Додумать ему не удалось. Ник затормозил так резко, что Паша налетел грудью на водительское сиденье.

Машина остановилась на краю почти свободного от тумана обширного пространства. По бокам от дороги стояли почерневшие от сырости и времени перекошенные избы, производящие впечатление давно заброшенных. Лежали на сгнивших столбах щербатые заборы, ветер играл перекошенными ставнями и открытыми дверями. Сквозь влажную дымку на людей щерились битыми стеклами замшелые провалы окон, чуть дальше от избы уцелела лишь закопченная печь, стоявшая среди кучи обгорелых бревен, немо грозящая низким небесам перстом изъеденной непогодой кирпичной трубы.

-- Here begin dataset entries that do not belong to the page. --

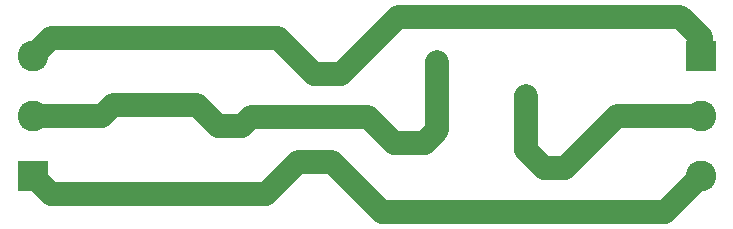
<source format=gbr>
G04 #@! TF.GenerationSoftware,KiCad,Pcbnew,5.1.5+dfsg1-2build2*
G04 #@! TF.CreationDate,2021-09-07T20:14:11-05:00*
G04 #@! TF.ProjectId,INRUSH_CURRENT_LIMITER_SLIM,494e5255-5348-45f4-9355-5252454e545f,rev?*
G04 #@! TF.SameCoordinates,Original*
G04 #@! TF.FileFunction,Copper,L1,Top*
G04 #@! TF.FilePolarity,Positive*
%FSLAX46Y46*%
G04 Gerber Fmt 4.6, Leading zero omitted, Abs format (unit mm)*
G04 Created by KiCad (PCBNEW 5.1.5+dfsg1-2build2) date 2021-09-07 20:14:11*
%MOMM*%
%LPD*%
G04 APERTURE LIST*
%ADD10C,1.800000*%
%ADD11C,2.000000*%
%ADD12C,2.600000*%
%ADD13R,2.600000X2.600000*%
%ADD14C,2.000000*%
G04 APERTURE END LIST*
D10*
X130172000Y-113926000D03*
X131572000Y-106426000D03*
X124800000Y-103371000D03*
X123400000Y-110871000D03*
X117900000Y-109086000D03*
X116500000Y-116586000D03*
X142000000Y-105431000D03*
X149500000Y-108331000D03*
D11*
X141000000Y-112227000D03*
X151000000Y-114427000D03*
D12*
X164300000Y-115080000D03*
X164300000Y-110000000D03*
D13*
X164300000Y-104920000D03*
D12*
X107750000Y-104920000D03*
X107750000Y-110000000D03*
D13*
X107750000Y-115080000D03*
D14*
X109299000Y-103371000D02*
X107750000Y-104920000D01*
X124800000Y-103371000D02*
X109299000Y-103371000D01*
X128517000Y-103371000D02*
X124800000Y-103371000D01*
X131572000Y-106426000D02*
X128517000Y-103371000D01*
X133858000Y-106426000D02*
X131572000Y-106426000D01*
X138684000Y-101600000D02*
X133858000Y-106426000D01*
X162560000Y-101600000D02*
X138684000Y-101600000D01*
X164300000Y-103340000D02*
X162560000Y-101600000D01*
X164300000Y-104920000D02*
X164300000Y-103340000D01*
X117900000Y-109086000D02*
X114561000Y-109086000D01*
X113647000Y-110000000D02*
X107750000Y-110000000D01*
X114561000Y-109086000D02*
X113647000Y-110000000D01*
X121615000Y-109086000D02*
X123400000Y-110871000D01*
X117900000Y-109086000D02*
X121615000Y-109086000D01*
X142000000Y-111227000D02*
X141000000Y-112227000D01*
X142000000Y-105431000D02*
X142000000Y-111227000D01*
X140959000Y-112268000D02*
X141000000Y-112227000D01*
X136144000Y-110109000D02*
X138303000Y-112268000D01*
X126238000Y-110109000D02*
X136144000Y-110109000D01*
X138303000Y-112268000D02*
X140959000Y-112268000D01*
X125476000Y-110871000D02*
X126238000Y-110109000D01*
X123400000Y-110871000D02*
X125476000Y-110871000D01*
X109256000Y-116586000D02*
X107750000Y-115080000D01*
X116500000Y-116586000D02*
X109256000Y-116586000D01*
X127512000Y-116586000D02*
X130172000Y-113926000D01*
X116500000Y-116586000D02*
X127512000Y-116586000D01*
X133103000Y-113926000D02*
X130172000Y-113926000D01*
X137287000Y-118110000D02*
X133103000Y-113926000D01*
X161270000Y-118110000D02*
X137287000Y-118110000D01*
X164300000Y-115080000D02*
X161270000Y-118110000D01*
X149500000Y-112927000D02*
X151000000Y-114427000D01*
X149500000Y-108331000D02*
X149500000Y-112927000D01*
X164300000Y-110000000D02*
X157208000Y-110000000D01*
X152781000Y-114427000D02*
X151000000Y-114427000D01*
X157208000Y-110000000D02*
X152781000Y-114427000D01*
M02*

</source>
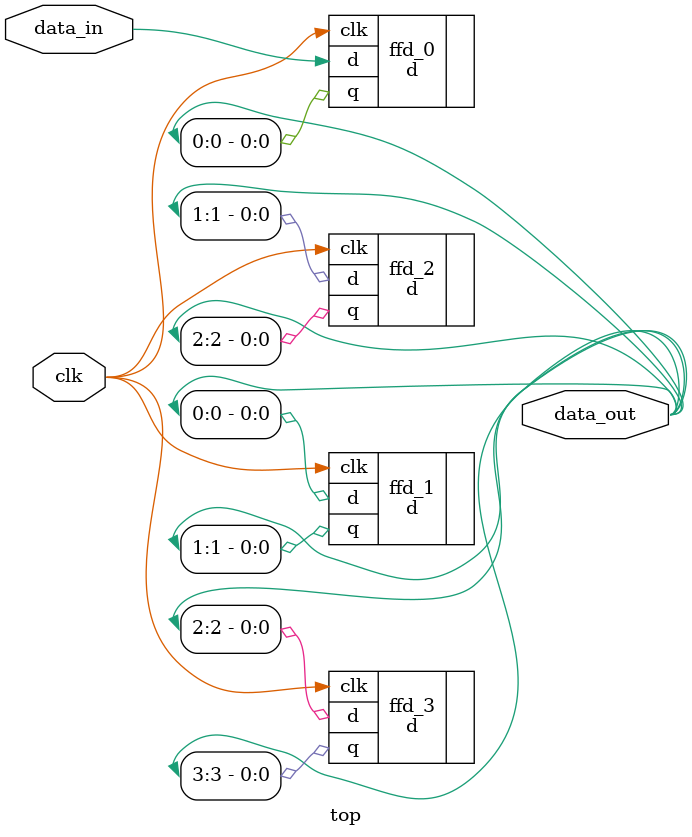
<source format=v>

module top (
    input wire clk,
    input wire data_in,
    output wire [3:0] data_out
);


d ffd_0 (
    .clk(clk),
    .d(data_in),
    .q(data_out[0])
);

d ffd_1 (
    .clk(clk),
    .d(data_out[0]),
    .q(data_out[1])
);

d ffd_2 (
    .clk(clk),
    .d(data_out[1]),
    .q(data_out[2])
);

d ffd_3 (
    .clk(clk),
    .d(data_out[2]),
    .q(data_out[3])
);




endmodule
</source>
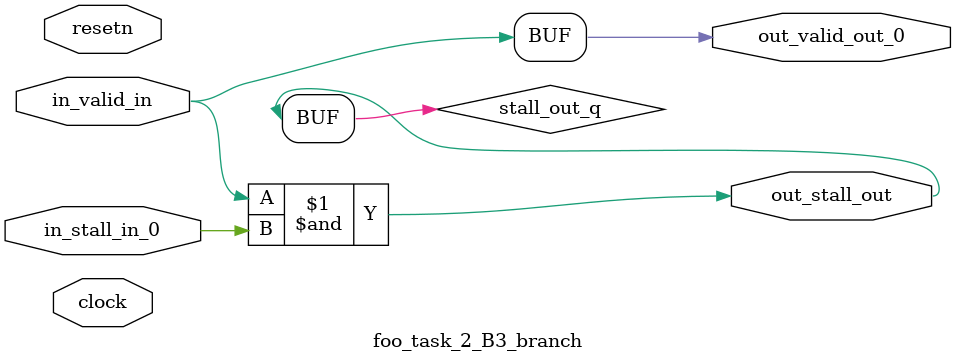
<source format=sv>



(* altera_attribute = "-name AUTO_SHIFT_REGISTER_RECOGNITION OFF; -name MESSAGE_DISABLE 10036; -name MESSAGE_DISABLE 10037; -name MESSAGE_DISABLE 14130; -name MESSAGE_DISABLE 14320; -name MESSAGE_DISABLE 15400; -name MESSAGE_DISABLE 14130; -name MESSAGE_DISABLE 10036; -name MESSAGE_DISABLE 12020; -name MESSAGE_DISABLE 12030; -name MESSAGE_DISABLE 12010; -name MESSAGE_DISABLE 12110; -name MESSAGE_DISABLE 14320; -name MESSAGE_DISABLE 13410; -name MESSAGE_DISABLE 113007; -name MESSAGE_DISABLE 10958" *)
module foo_task_2_B3_branch (
    input wire [0:0] in_stall_in_0,
    input wire [0:0] in_valid_in,
    output wire [0:0] out_stall_out,
    output wire [0:0] out_valid_out_0,
    input wire clock,
    input wire resetn
    );

    wire [0:0] stall_out_q;


    // stall_out(LOGICAL,6)
    assign stall_out_q = in_valid_in & in_stall_in_0;

    // out_stall_out(GPOUT,4)
    assign out_stall_out = stall_out_q;

    // out_valid_out_0(GPOUT,5)
    assign out_valid_out_0 = in_valid_in;

endmodule

</source>
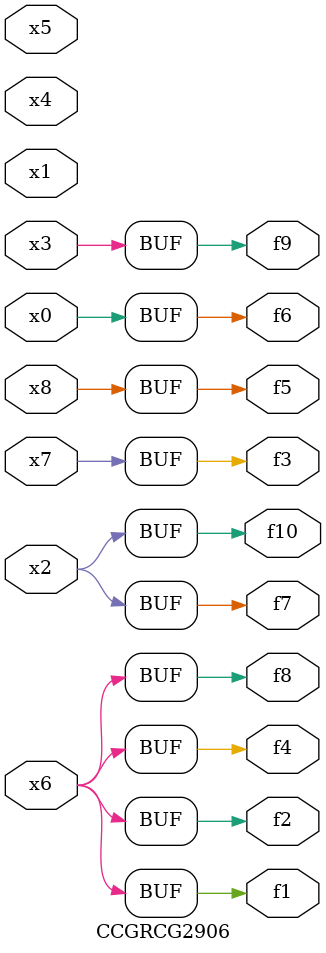
<source format=v>
module CCGRCG2906(
	input x0, x1, x2, x3, x4, x5, x6, x7, x8,
	output f1, f2, f3, f4, f5, f6, f7, f8, f9, f10
);
	assign f1 = x6;
	assign f2 = x6;
	assign f3 = x7;
	assign f4 = x6;
	assign f5 = x8;
	assign f6 = x0;
	assign f7 = x2;
	assign f8 = x6;
	assign f9 = x3;
	assign f10 = x2;
endmodule

</source>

«Здесь мы точно не ехали…» Ник перевел взгляд направо — и сердце сжалось в тугой комок, словно попыталось стать размером с грецкий орех.

На обочине стояла вросшая в землю насквозь проржавевшая «газель», сквозь кузов которой проросла довольно уже большая береза. Ошметки сгнившего тента раскачивало ветром, номер давно съела коррозия, и он превратился в бурый неровный прямоугольник, но Ник и не читая мог сказать, что эта машина была сегодня на мастерке во время парада.

Грузовичок Вадика.

Водительская дверь со скрежетом стала открываться, но, наполовину распахнувшись, заклинила. Тот, кто сидел за рулем, приналег — и, сломав петли, дверь с дребезгом обрушилась на дорогу. Из кабины выбрался человек и не спеша зашагал к легковушке.

— Оль, ты чего как в воду опущенная? — Кто-то тронул ее за руку, и девушка, вздрогнув, обернулась. Рядом стоял Антон, которого все происходившее до сих пор, казалось, совершенно не задевало — по крайней мере ни тревоги, ни страха на его сияющей физиономии не было. Если он и притворялся спокойным, то делал это весьма натурально, сам Станиславский поверил бы. Ольге даже стало противно.

— Скажи, Антон, я тебя трогаю? Только честно?

Ольга почувствовала, что где-то глубоко внутри проснулось чужое, темное, животное; оно зашевелилось и подобралось, готовое выстрелить сквозь вековую шелуху цивилизованности, подчинить ее тело и переломать словно спички все моральные устои и опоры разума, которые всю жизнь казались ей железобетонными. Она попыталась сопротивляться этому и, к ее удивлению, почти физически почувствовала, как разум с легкостью одержал верх, загнав дикарку на место. Словно перепуганно убралась какая-то сила, секунду назад переполнявшая ее. Ольга с удивлением обнаружила, что ее пальцы хищно согнуты и напряжены, готовые для того, чтобы выцарапать Антону глаза и располосовать лицо. Она отступила на шаг.

— Прости… Не знаю, что со мной.

— Успокойся, Оль. Парни уже на трассу давно выехали, тут скоро будут врачи, ФСБ, ОМОН и черт знает кто еще. Ничего с твоим Пашей не случится, пока ты его ждешь. — Антон улыбнулся, и Ольга вдруг почувствовала искреннюю симпатию к этому нескладехе. «Бросает вас сегодня в крайности, девушка», — подумала она.

— Антон, а тебя кто-нибудь ждет?

— Само собой! — расцвел тот. — Мама, папа, сестра и невеста! — Он извлек из кармана фотографию и протянул Ольге. Взяв ее, она удивилась — карточка была аккуратно ламинирована, из-под прозрачного пластика серьезно смотрела красивая светловолосая девушка.

— А почему в пластике?

— Дело в том, — Антон заговорщически понизил голос, — что я ее очень люблю. И ношу ее фото всегда с собой. А ты видишь, мы по лесам, по болотам шастаем… Промокнет, не дай бог, как я потом в глаза любимой смотреть буду? Извини, родная, твоя карточка вместе со мной в трясине плавала?